--- START ---

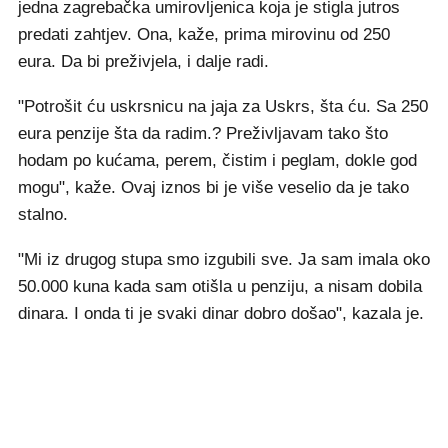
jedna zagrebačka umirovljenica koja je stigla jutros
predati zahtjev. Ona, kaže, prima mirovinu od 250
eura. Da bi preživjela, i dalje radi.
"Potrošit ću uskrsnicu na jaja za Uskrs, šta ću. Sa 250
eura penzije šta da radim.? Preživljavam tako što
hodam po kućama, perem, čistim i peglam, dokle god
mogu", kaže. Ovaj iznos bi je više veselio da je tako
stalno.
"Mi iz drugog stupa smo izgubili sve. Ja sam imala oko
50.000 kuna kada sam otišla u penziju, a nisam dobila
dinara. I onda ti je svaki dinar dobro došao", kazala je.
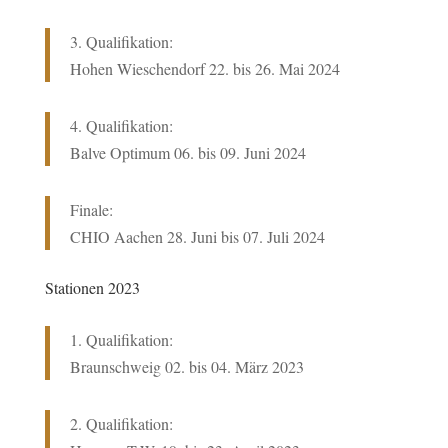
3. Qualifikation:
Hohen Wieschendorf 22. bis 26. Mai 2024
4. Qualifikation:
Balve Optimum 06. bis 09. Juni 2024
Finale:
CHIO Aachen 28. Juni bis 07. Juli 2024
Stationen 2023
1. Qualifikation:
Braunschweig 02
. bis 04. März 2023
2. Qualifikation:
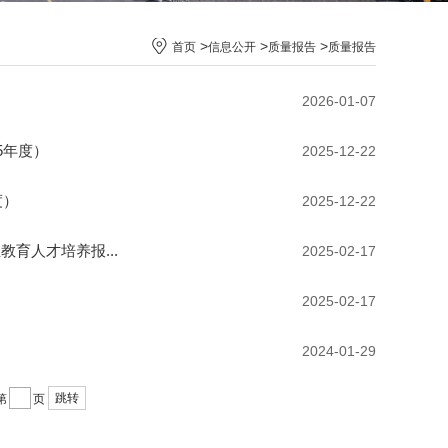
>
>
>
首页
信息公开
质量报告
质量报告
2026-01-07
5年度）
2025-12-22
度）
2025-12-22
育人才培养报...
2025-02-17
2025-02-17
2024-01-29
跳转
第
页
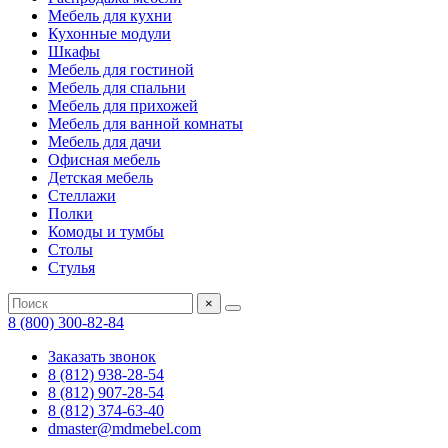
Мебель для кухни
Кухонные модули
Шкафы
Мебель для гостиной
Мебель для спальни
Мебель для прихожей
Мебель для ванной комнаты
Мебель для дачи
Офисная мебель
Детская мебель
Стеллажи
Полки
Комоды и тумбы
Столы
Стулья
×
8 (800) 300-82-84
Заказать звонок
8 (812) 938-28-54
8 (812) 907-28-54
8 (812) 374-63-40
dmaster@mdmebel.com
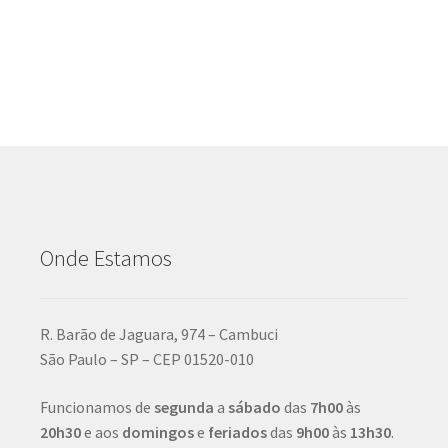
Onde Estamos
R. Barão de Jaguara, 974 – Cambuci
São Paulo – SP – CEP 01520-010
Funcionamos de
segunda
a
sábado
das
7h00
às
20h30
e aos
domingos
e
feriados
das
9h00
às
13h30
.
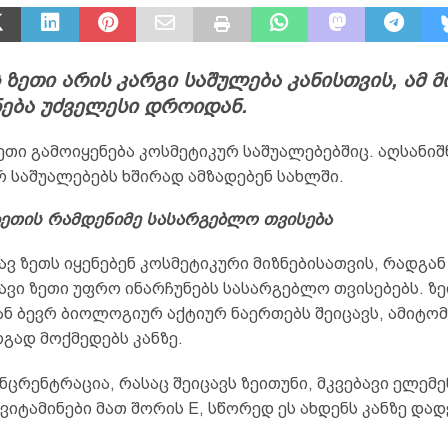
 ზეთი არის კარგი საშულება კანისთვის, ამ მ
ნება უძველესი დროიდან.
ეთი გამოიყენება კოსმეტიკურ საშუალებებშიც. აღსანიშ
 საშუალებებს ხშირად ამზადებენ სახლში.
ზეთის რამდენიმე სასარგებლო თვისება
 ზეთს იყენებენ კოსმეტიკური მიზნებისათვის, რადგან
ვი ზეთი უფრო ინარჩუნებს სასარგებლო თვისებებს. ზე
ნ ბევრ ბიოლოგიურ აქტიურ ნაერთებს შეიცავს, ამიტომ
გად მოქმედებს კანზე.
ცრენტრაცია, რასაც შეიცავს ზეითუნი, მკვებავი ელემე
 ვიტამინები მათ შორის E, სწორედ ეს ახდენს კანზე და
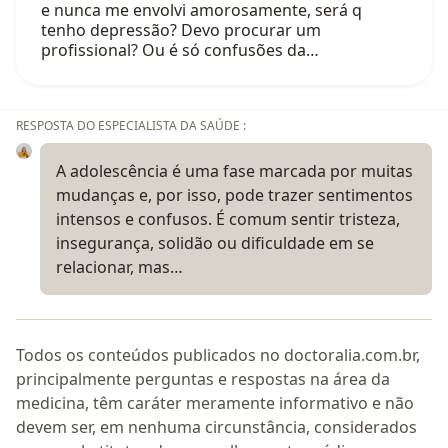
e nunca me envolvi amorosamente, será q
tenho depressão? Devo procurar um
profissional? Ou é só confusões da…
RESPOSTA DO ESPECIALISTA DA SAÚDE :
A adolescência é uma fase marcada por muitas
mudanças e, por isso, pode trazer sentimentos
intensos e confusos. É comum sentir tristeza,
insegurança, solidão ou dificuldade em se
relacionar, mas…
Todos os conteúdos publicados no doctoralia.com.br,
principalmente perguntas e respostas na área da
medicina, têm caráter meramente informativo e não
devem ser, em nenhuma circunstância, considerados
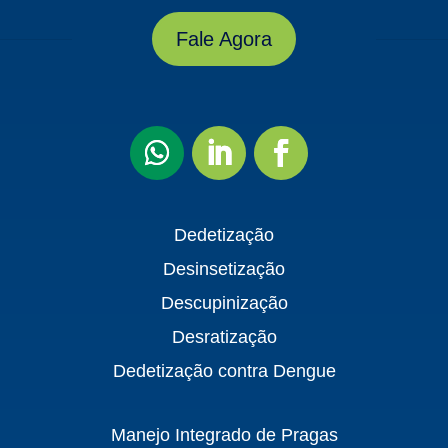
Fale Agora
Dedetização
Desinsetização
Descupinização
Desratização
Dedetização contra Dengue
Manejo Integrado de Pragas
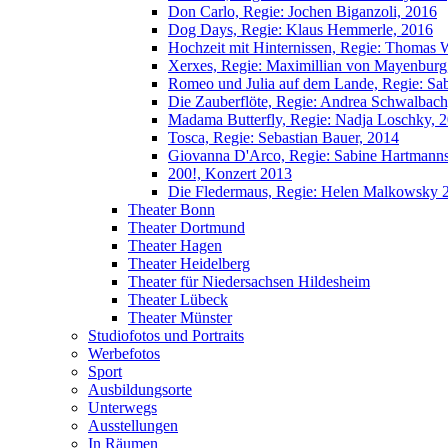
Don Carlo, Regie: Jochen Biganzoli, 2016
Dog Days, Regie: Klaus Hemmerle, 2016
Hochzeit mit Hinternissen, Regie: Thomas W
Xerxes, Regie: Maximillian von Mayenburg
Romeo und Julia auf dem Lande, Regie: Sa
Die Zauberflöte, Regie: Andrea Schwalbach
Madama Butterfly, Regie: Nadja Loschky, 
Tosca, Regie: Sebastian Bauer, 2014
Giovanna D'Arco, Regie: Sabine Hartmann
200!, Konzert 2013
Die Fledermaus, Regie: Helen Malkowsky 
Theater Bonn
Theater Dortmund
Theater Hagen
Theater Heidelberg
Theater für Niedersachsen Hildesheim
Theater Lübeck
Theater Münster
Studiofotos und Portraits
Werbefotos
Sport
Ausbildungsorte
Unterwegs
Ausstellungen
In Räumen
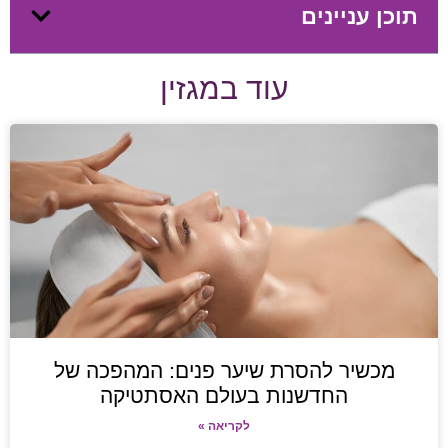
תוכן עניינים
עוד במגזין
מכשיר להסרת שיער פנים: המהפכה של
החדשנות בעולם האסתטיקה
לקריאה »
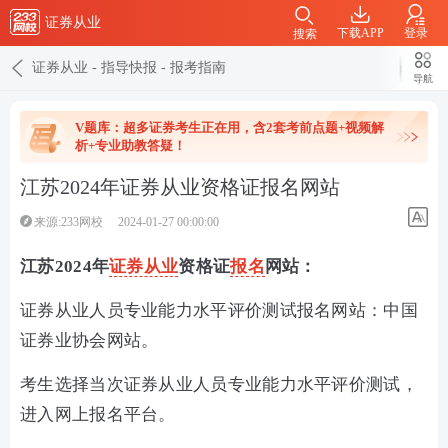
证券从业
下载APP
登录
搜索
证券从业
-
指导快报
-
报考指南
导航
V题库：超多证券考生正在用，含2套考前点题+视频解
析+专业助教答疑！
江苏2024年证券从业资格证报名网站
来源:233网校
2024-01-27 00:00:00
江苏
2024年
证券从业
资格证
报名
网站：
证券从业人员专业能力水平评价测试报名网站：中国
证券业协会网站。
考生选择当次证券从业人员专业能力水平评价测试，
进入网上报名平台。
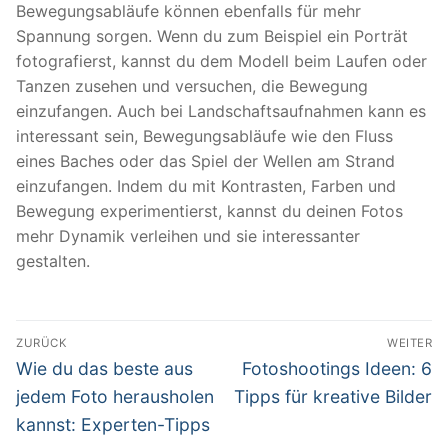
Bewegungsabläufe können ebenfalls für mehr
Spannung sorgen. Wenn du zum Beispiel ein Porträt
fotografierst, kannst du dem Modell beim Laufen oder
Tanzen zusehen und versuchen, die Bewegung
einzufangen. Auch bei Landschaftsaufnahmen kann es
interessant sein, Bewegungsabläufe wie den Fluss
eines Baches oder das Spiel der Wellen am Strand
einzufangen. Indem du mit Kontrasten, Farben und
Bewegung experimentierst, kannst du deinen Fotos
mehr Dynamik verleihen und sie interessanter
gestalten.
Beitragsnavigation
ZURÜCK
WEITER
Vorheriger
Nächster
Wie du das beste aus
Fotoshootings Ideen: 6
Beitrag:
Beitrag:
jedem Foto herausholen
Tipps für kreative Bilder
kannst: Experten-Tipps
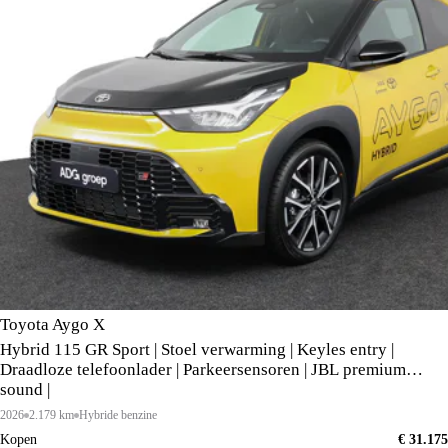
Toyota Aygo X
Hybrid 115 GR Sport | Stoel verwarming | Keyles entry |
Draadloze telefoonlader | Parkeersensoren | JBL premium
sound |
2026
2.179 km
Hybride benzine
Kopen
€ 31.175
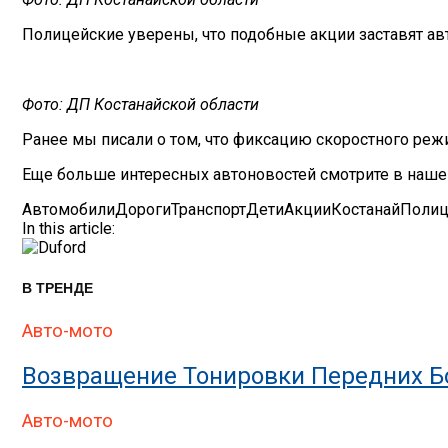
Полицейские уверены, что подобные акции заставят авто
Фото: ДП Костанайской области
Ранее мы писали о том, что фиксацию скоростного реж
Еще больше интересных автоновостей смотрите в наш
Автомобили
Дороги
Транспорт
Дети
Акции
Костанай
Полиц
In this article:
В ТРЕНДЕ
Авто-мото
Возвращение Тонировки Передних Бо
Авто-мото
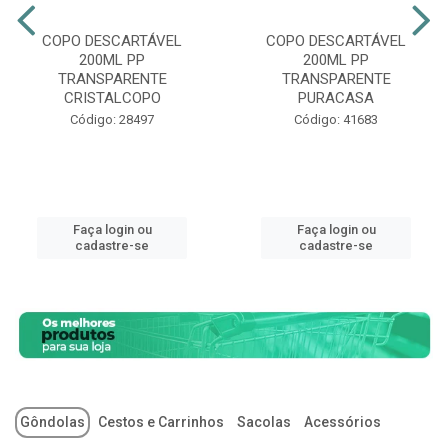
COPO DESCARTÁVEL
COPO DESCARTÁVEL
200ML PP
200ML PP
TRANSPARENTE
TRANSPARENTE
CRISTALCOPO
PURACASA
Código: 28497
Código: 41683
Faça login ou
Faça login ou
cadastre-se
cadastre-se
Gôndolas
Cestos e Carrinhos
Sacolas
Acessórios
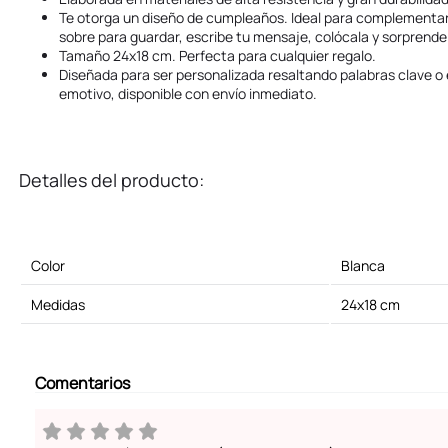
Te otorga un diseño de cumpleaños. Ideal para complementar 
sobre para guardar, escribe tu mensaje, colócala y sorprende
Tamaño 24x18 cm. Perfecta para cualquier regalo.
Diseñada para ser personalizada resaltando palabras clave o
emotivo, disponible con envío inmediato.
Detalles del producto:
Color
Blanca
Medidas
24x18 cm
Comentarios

--- END ---

Task brief: Please write out all of the material again with "Qualifikation" swapped for "Runde" at every occurrence and nothing else altered, leaving the pictures out.

Solution to this problem:
jedna zagrebačka umirovljenica koja je stigla jutros
predati zahtjev. Ona, kaže, prima mirovinu od 250
eura. Da bi preživjela, i dalje radi.
"Potrošit ću uskrsnicu na jaja za Uskrs, šta ću. Sa 250
eura penzije šta da radim.? Preživljavam tako što
hodam po kućama, perem, čistim i peglam, dokle god
mogu", kaže. Ovaj iznos bi je više veselio da je tako
stalno.
"Mi iz drugog stupa smo izgubili sve. Ja sam imala oko
50.000 kuna kada sam otišla u penziju, a nisam dobila
dinara. I onda ti je svaki dinar dobro došao", kazala je.
3. Runde:
Hohen Wieschendorf 22. bis 26. Mai 2024
4. Runde:
Balve Optimum 06. bis 09. Juni 2024
Finale:
CHIO Aachen 28. Juni bis 07. Juli 2024
Stationen 2023
1. Runde:
Braunschweig 02
. bis 04. März 2023
2. Runde:
>
>
>
首页
信息公开
质量报告
质量报告
2026-01-07
5年度）
2025-12-22
度）
2025-12-22
育人才培养报...
2025-02-17
2025-02-17
2024-01-29
跳转
第
页
Мебель для кухни
Кухонные модули
Шкафы
Мебель для гостиной
Мебель для спальни
Мебель для прихожей
Мебель для ванной комнаты
Мебель для дачи
Офисная мебель
Детская мебель
Стеллажи
Полки
Комоды и тумбы
Столы
Стулья
×
8 (800) 300-82-84
Заказать звонок
8 (812) 938-28-54
8 (812) 907-28-54
8 (812) 374-63-40
dmaster@mdmebel.com
Onde Estamos
R. Barão de Jaguara, 974 – Cambuci
São Paulo – SP – CEP 01520-010
Funcionamos de
segunda
a
sábado
das
7h00
às
20h30
e aos
domingos
e
feriados
das
9h00
às
13h30
.
 ზეთი არის კარგი საშულება კანისთვის, ამ მ
ნება უძველესი დროიდან.
ეთი გამოიყენება კოსმეტიკურ საშუალებებშიც. აღსანიშ
 საშუალებებს ხშირად ამზადებენ სახლში.
ზეთის რამდენიმე სასარგებლო თვისება
 ზეთს იყენებენ კოსმეტიკური მიზნებისათვის, რადგან
ვი ზეთი უფრო ინარჩუნებს სასარგებლო თვისებებს. ზე
ნ ბევრ ბიოლოგიურ აქტიურ ნაერთებს შეიცავს, ამიტომ
გად მოქმედებს კანზე.
ცრენტრაცია, რასაც შეიცავს ზეითუნი, მკვებავი ელემე
 ვიტამინები მათ შორის E, სწორედ ეს ახდენს კანზე და
e nunca me envolvi amorosamente, será q
tenho depressão? Devo procurar um
profissional? Ou é só confusões da…
RESPOSTA DO ESPECIALISTA DA SAÚDE :
A adolescência é uma fase marcada por muitas
mudanças e, por isso, pode trazer sentimentos
intensos e confusos. É comum sentir tristeza,
insegurança, solidão ou dificuldade em se
relacionar, mas…
Todos os conteúdos publicados no doctoralia.com.br,
principalmente perguntas e respostas na área da
medicina, têm caráter meramente informativo e não
devem ser, em nenhuma circunstância, considerados
Fale Agora
Dedetização
Desinsetização
Descupinização
Desratização
Dedetização contra Dengue
Manejo Integrado de Pragas
Don Carlo, Regie: Jochen Biganzoli, 2016
Dog Days, Regie: Klaus Hemmerle, 2016
Hochzeit mit Hinternissen, Regie: Thomas W
Xerxes, Regie: Maximillian von Mayenburg
Romeo und Julia auf dem Lande, Regie: Sa
Die Zauberflöte, Regie: Andrea Schwalbach
Madama Butterfly, Regie: Nadja Loschky, 
Tosca, Regie: Sebastian Bauer, 2014
Giovanna D'Arco, Regie: Sabine Hartmann
200!, Konzert 2013
Die Fledermaus, Regie: Helen Malkowsky 
Theater Bonn
Theater Dortmund
Theater Hagen
Theater Heidelberg
Theater für Niedersachsen Hildesheim
Theater Lübeck
Theater Münster
Studiofotos und Portraits
Werbefotos
Sport
Ausbildungsorte
Unterwegs
Ausstellungen
In Räumen
תוכן עניינים
עוד במגזין
מכשיר להסרת שיער פנים: המהפכה של
החדשנות בעולם האסתטיקה
לקריאה »
证券从业
下载APP
登录
搜索
证券从业
-
指导快报
-
报考指南
导航
V题库：超多证券考生正在用，含2套考前点题+视频解
析+专业助教答疑！
江苏2024年证券从业资格证报名网站
来源:233网校
2024-01-27 00:00:00
江苏
2024年
证券从业
资格证
报名
网站：
证券从业人员专业能力水平评价测试报名网站：中国
证券业协会网站。
考生选择当次证券从业人员专业能力水平评价测试，
进入网上报名平台。
Bewegungsabläufe können ebenfalls für mehr
Spannung sorgen. Wenn du zum Beispiel ein Porträt
fotografierst, kannst du dem Modell beim Laufen oder
Tanzen zusehen und versuchen, die Bewegung
einzufangen. Auch bei Landschaftsaufnahmen kann es
interessant sein, Bewegungsabläufe wie den Fluss
eines Baches oder das Spiel der Wellen am Strand
einzufangen. Indem du mit Kontrasten, Farben und
Bewegung experimentierst, kannst du deinen Fotos
mehr Dynamik verleihen und sie interessanter
gestalten.
Beitragsnavigation
ZURÜCK
WEITER
Vorheriger
Nächster
Wie du das beste aus
Fotoshootings Ideen: 6
Beitrag:
Beitrag:
jedem Foto herausholen
Tipps für kreative Bilder
kannst: Experten-Tipps
Toyota Aygo X
Hybrid 115 GR Sport | Stoel verwarming | Keyles entry |
Draadloze telefoonlader | Parkeersensoren | JBL premium
sound |
2026
2.179 km
Hybride benzine
Kopen
€ 31.175
Полицейские уверены, что подобные акции заставят авто
Фото: ДП Костанайской области
Ранее мы писали о том, что фиксацию скоростного реж
Еще больше интересных автоновостей смотрите в наш
Автомобили
Дороги
Транспорт
Дети
Акции
Костанай
Полиц
In this article:
В ТРЕНДЕ
Авто-мото
Возвращение Тонировки Передних Бо
Авто-мото
COPO DESCARTÁVEL
COPO DESCARTÁVEL
200ML PP
200ML PP
TRANSPARENTE
TRANSPARENTE
CRISTALCOPO
PURACASA
Código: 28497
Código: 41683
Faça login ou
Faça login ou
cadastre-se
cadastre-se
Gôndolas
Cestos e Carrinhos
Sacolas
Acessórios
Te otorga un diseño de cumpleaños. Ideal para complementar 
sobre para guardar, escribe tu mensaje, colócala y sorprende
Tamaño 24x18 cm. Perfecta para cualquier regalo.
Diseñada para ser personalizada resaltando palabras clave o
emotivo, disponible con envío inmediato.
Detalles del producto:
Color
Blanca
Medidas
24x18 cm
Comentarios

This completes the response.